Una investigación del Registro Agrario Nacional (RAN) reveló que 36 personas poseen alrededor de 63 mil ejidos que abarcan más de 39 mil hectáreas, divididas en 21 mil 695 parcelas útiles para las actividades agropecuarias o forestales y 41 mil 385 predios destinados a la urbanización y construcción de vivienda. Destaca que los terratenientes son políticos, ex funcionarios y empresarios, así como el hecho de que se hicieron con los terrenos de propiedad social mediante la falsificación de documentos, contratos leoninos, prestanombres, “cooptación y amenazas” a las asambleas ejidales y procesos jurídicos de despojo; todo ello, con la complicidad de autoridades de los tres niveles de gobierno y al amparo de la legislación privatizadora promulgada por Carlos Salinas de Gortari en 1992.

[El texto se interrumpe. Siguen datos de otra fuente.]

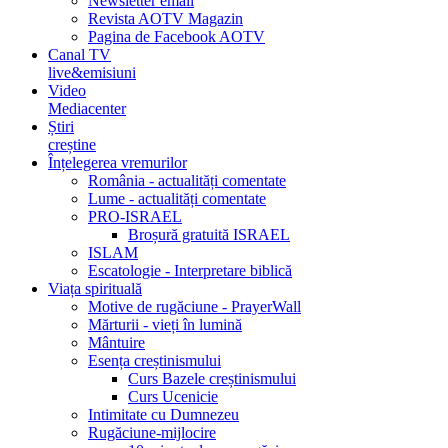
Newsletter email
Revista AOTV Magazin
Pagina de Facebook AOTV
Canal TV
live&emisiuni
Video
Mediacenter
Știri
creștine
Înțelegerea vremurilor
România - actualități comentate
Lume - actualități comentate
PRO-ISRAEL
Broșură gratuită ISRAEL
ISLAM
Escatologie - Interpretare biblică
Viața spirituală
Motive de rugăciune - PrayerWall
Mărturii - vieți în lumină
Mântuire
Esența creștinismului
Curs Bazele creștinismului
Curs Ucenicie
Intimitate cu Dumnezeu
Rugăciune-mijlocire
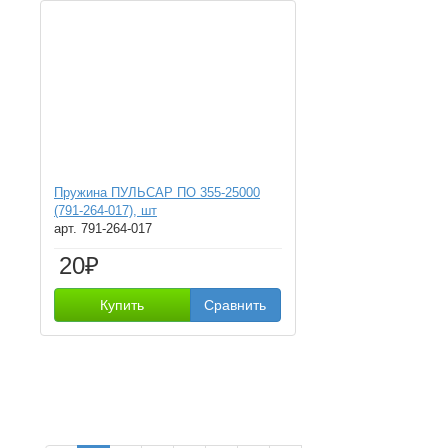
Пружина ПУЛЬСАР ПО 355-25000
(791-264-017), шт
арт. 791-264-017
20₽
Купить
Сравнить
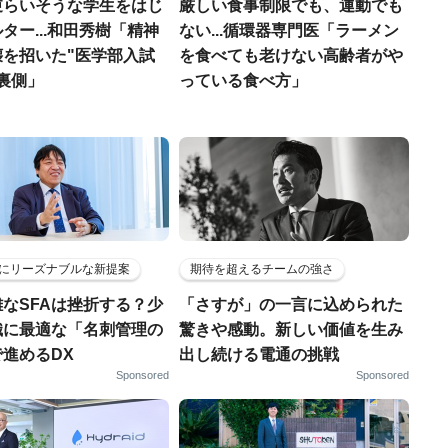
逆らいそうな学生をはじ
厳しい食事制限でも、運動でも
ター...和田秀樹「精神
ない...循環器専門医「ラーメン
壊を招いた"医学部入試
を食べても老けない高齢者がや
裏側」
っている食べ方」
にリーズナブルな新提案
期待を超えるチームの強さ
なSFAは挫折する？少
「さすが」の一言に込められた
織に最適な「名刺管理の
驚きや感動。新しい価値を生み
進めるDX
出し続ける電通の挑戦
Sponsored
Sponsored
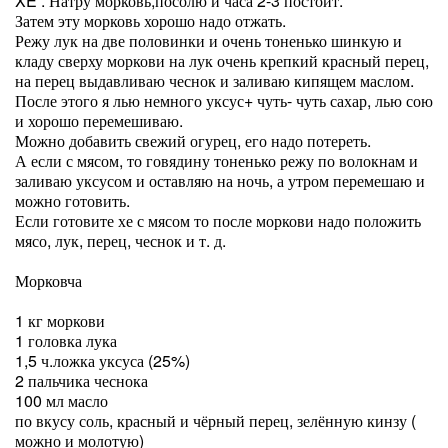
XE . Натру морковь,посолю и часа 2-3 постоит.
Затем эту морковь хорошо надо отжать.
Режу лук на две половинки и очень тоненько шинкую и
кладу сверху моркови на лук очень крепкий красный перец,
на перец выдавливаю чеснок и заливаю кипящем маслом.
После этого я лью немного уксус+ чуть- чуть сахар, лью сою
и хорошо перемешиваю.
Можно добавить свежий огурец, его надо потереть.
А если с мясом, то говядину тоненько режу по волокнам и
заливаю уксусом и оставляю на ночь, а утром перемешаю и
можно готовить.
Если готовите хе с мясом то после моркови надо положить
мясо, лук, перец, чеснок и т. д.
Морковча
1 кг моркови
1 головка лука
1,5 ч.ложка уксуса (25%)
2 пальчика чеснока
100 мл масло
по вкусу соль, красный и чёрный перец, зелённую кинзу (
можно и молотую)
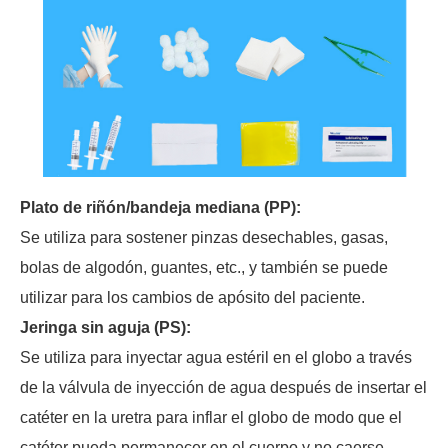
Plato de riñón/bandeja mediana (PP):
Se utiliza para sostener pinzas desechables, gasas,
bolas de algodón, guantes, etc., y también se puede
utilizar para los cambios de apósito del paciente.
Jeringa sin aguja (PS):
Se utiliza para inyectar agua estéril en el globo a través
de la válvula de inyección de agua después de insertar el
catéter en la uretra para inflar el globo de modo que el
catéter pueda permanecer en el cuerpo y no caerse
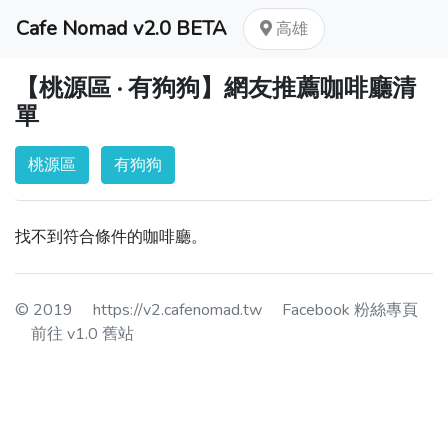
Cafe Nomad v2.0 BETA
高雄
【桃源區 · 有狗狗】網友推薦咖啡廳清
單
桃源區
有狗狗
找不到符合條件的咖啡廳。
© 2019
https://v2.cafenomad.tw
Facebook 粉絲專頁
前往 v1.0 舊站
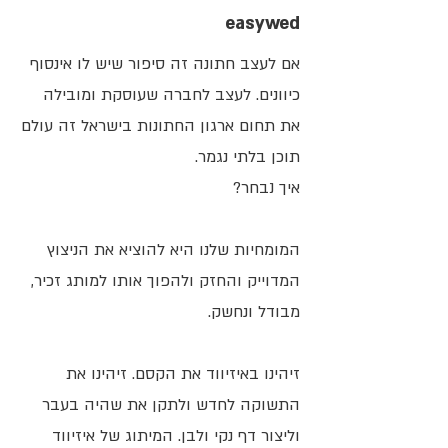
easywed
אם לעצב חתונה זה סיפור שיש לו אינסוף
כיוונים. לעצב לחברה שעוסקת ומובילה
את תחום ארגון החתונות בישראל זה עולם
תוכן בלתי נגמר.
איך נבחר?
​המומחיות שלנו היא להוציא את הניצוץ
המדוייק והחזק ולהפוך אותו למותג זכיר,
מבודל ונחשק.
זיהינו באיזיווד את הקסם. זיהינו את
התשוקה לחדש ולתקן את שהיה בעבר
וליצור דף נקי ולבן. המיתוג של איזיווד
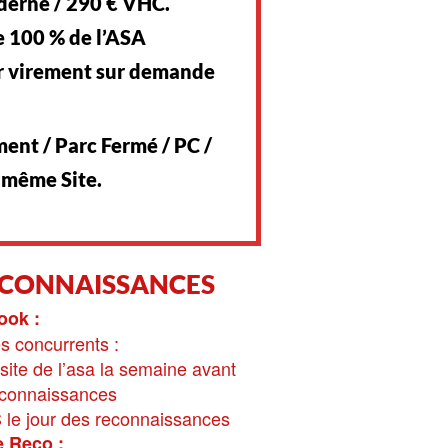
erne / 290 € VHC.
e 100 % de l’ASA
par virement sur demande
ent / Parc Fermé / PC /
t même Site.
ECONNAISSANCES
ook :
es concurrents :
site de l’asa la semaine avant
econnaissances
S le jour des reconnaissances
 Reco :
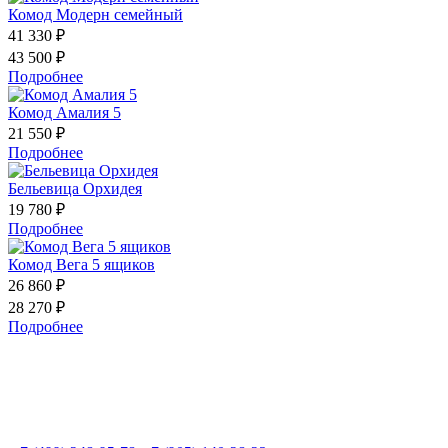
Комод Модерн семейный
41 330 ₽
43 500 ₽
Подробнее
Комод Амалия 5
21 550 ₽
Подробнее
Бельевица Орхидея
19 780 ₽
Подробнее
Комод Вега 5 ящиков
26 860 ₽
28 270 ₽
Подробнее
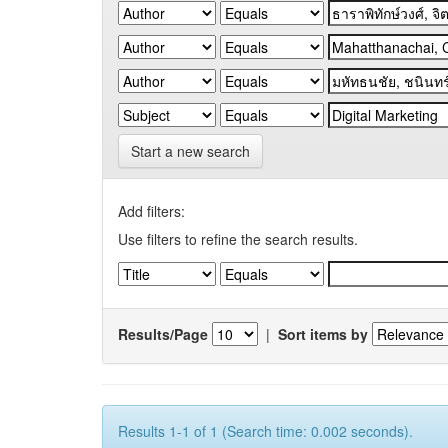
Start a new search
Add filters:
Use filters to refine the search results.
Results/Page
|
Sort items by
Results 1-1 of 1 (Search time: 0.002 seconds).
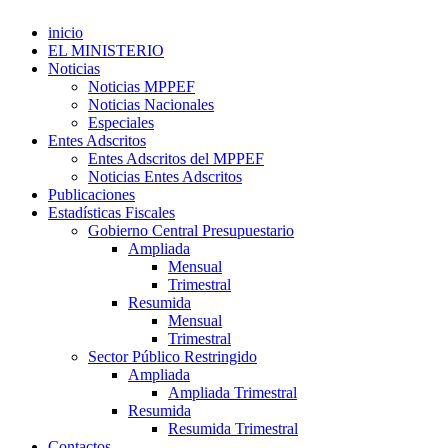
inicio
EL MINISTERIO
Noticias
Noticias MPPEF
Noticias Nacionales
Especiales
Entes Adscritos
Entes Adscritos del MPPEF
Noticias Entes Adscritos
Publicaciones
Estadísticas Fiscales
Gobierno Central Presupuestario
Ampliada
Mensual
Trimestral
Resumida
Mensual
Trimestral
Sector Público Restringido
Ampliada
Ampliada Trimestral
Resumida
Resumida Trimestral
Contactos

Más allá de exhibir la corrupción rampante al interior del RAN, de las fiscalías, tribunales y notarías –sin cuyo concurso no podrían perpetrarse los atracos contra los ejidatarios–, el fenómeno del despojo y acaparamiento de tierras es un recordatorio del incalculable daño infligido a México por el cogobierno neoliberal de PRI y PAN, que comenzó en 1988 con Salinas de Gortari y se prolongó hasta 2018. De la misma manera en que la privatización de la industria eléctrica y de los hidrocarburos impulsada por Enrique Peña Nieto se presentó a la ciudadanía como modernización de dichos sectores, la destrucción salinista del ejido en tanto modelo de propiedad comunitaria se anunció como liberación que permitiría a los ejidatarios acceder al financiamiento requerido, a fin de mecanizar la producción, introducir sistemas de riego, adoptar nuevas técnicas de cultivo y, en general, transitar de la agricultura de subsistencia a la de mercado para superar la pobreza en que se encontraba sumida la mayor parte de la población campesina y rural.
A tres décadas de la contrarreforma agraria, está a la vista el verdadero efecto de la liberalización –el eufemismo neoliberal para dejar a sectores vulnerables a expensas de los poderosos–. Cuando hubo una modernización del campo, fue a favor de un puñado de acaparadores inescrupulosos y probablemente criminales, mientras los campesinos fueron reducidos a peones en sus propias tierras u obligados a engrosar los cinturones de miseria en las ciudades. En otros casos, parcelas con valor agrario y ambiental fueron fraccionadas y urbanizadas, convertidas en complejos turísticos casi siempre orientados al disfrute de nacionales y extranjeros acaudalados o destrozados para perforar minas con efectos nefastos para la salud pública, los acuíferos y el medio ambiente.
Aunque probablemente en la mayoría de los eventos el daño patrimonial, ecológico y agrario resulte irreversible, es imperativo investigar, judicializar y fincar responsabilidades en todos los casos que sea posible, así como emprender un saneamiento institucional que frene los procesos de despojo y acaparamiento de tierras, cuyas víctimas no son sólo los ejidatarios directamente afectados, sino todo el país, pues la corrupción y la degradación ambiental tienen repercusiones sobre el conjunto de la sociedad.